Minister Anna Zalewska mówiła już o tym pomyśle w czerwcu, gdy ogłaszała zmiany, jakie jej resort zamierza wprowadzić w polskiej edukacji. Teraz wraca do swoich zapowiedzi, choć bałagan w szkołach ciągle trwa i według rodziców na razie nowych pomysłów nie trzeba. – Już do pierwszych klas szkoły podstawowej wprowadzimy grę w szachy – zapowiedziała w TVP Info. Szkoła, jak powtarza, ma bowiem łączyć tradycję z nowoczesnością.
– Budujemy nowoczesną szkołę na miarę XXI wieku, odpowiadając na wyzwania cywilizacyjne. Jednocześnie pamiętając, że trzeba łączyć nowoczesność z tradycją. Dlatego już od 1 klas szkoły podstawowej wprowadzimy grę w szachy – zapowiedziała w rozmowie z Krzysztofem Skowrońskim.

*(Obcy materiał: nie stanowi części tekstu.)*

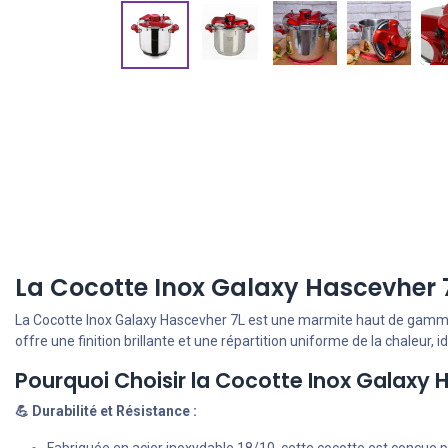
La Cocotte Inox Galaxy Hascevher 
La Cocotte Inox Galaxy Hascevher 7L est une marmite haut de gamme fa
offre une finition brillante et une répartition uniforme de la chaleur, 
Pourquoi Choisir la Cocotte Inox Galaxy 
💪 Durabilité et Résistance :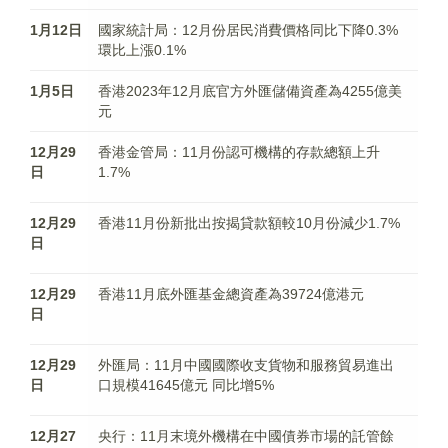
1月12日
國家統計局：12月份居民消費價格同比下降0.3%
環比上漲0.1%
1月5日
香港2023年12月底官方外匯儲備資產為4255億美
元
12月29
香港金管局：11月份認可機構的存款總額上升
日
1.7%
12月29
香港11月份新批出按揭貸款額較10月份減少1.7%
日
12月29
香港11月底外匯基金總資產為39724億港元
日
12月29
外匯局：11月中國國際收支貨物和服務貿易進出
日
口規模41645億元 同比增5%
12月27
央行：11月末境外機構在中國債券市場的託管餘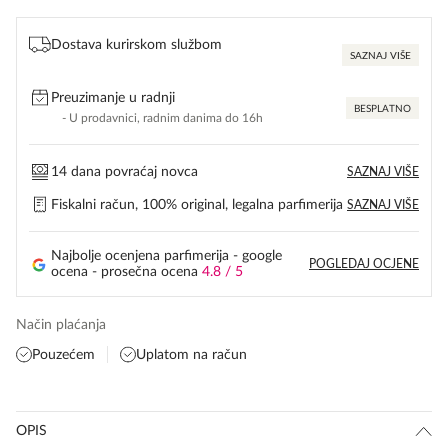
Dostava kurirskom službom
SAZNAJ VIŠE
Preuzimanje u radnji
BESPLATNO
- U prodavnici, radnim danima do 16h
14 dana povraćaj novca
SAZNAJ VIŠE
Fiskalni račun, 100% original, legalna parfimerija
SAZNAJ VIŠE
Najbolje ocenjena parfimerija - google
POGLEDAJ OCJENE
ocena - prosečna ocena
4.8 / 5
Način plaćanja
Pouzećem
Uplatom na račun
OPIS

"A dlaczego nie poker? Łacina?" – kpią od razu internauci nawet na prawicowym portalu wPolityce.pl, który sam pisze, że "pomysł jest zaskakujący".
Internauci pytają: kto ma uczyć dzieci? Skąd na to pieniądze? Już w czerwcu pojawiły się takie wątpliwości i bezlitosne komentarze.
"Zastanówmy się. W mojej gminie jest jeden (!) klub szachowy z jednym trenerem. Nauczyciele nie mają pojęcia o grze w szachy, rozmawialiśmy o tym na koniec roku podczas ostatniej rady rodziców. Kto więc ma nauczać grać w szachy ponad 200 uczniów klas 1-3 z naszej gminy?"
"Szkoda, że nie ma pieniędzy na naukę pływania". Czytaj więcej
Anna Zalewska jest pewna swego. Choć krytykują ja z każdej strony, ona nie czuje się zagrożona ewentualnymi zmianami w rządzie i nie boi się, że mogłaby stracić stanowisko. W TVP Info powiedziała o tym otwarcie. Zapowiedziała też, że powstanie specjalna strona internetowa, na której opisane zostaną wszystkie zmiany oświatowe. Nie powinna powstać już dawno?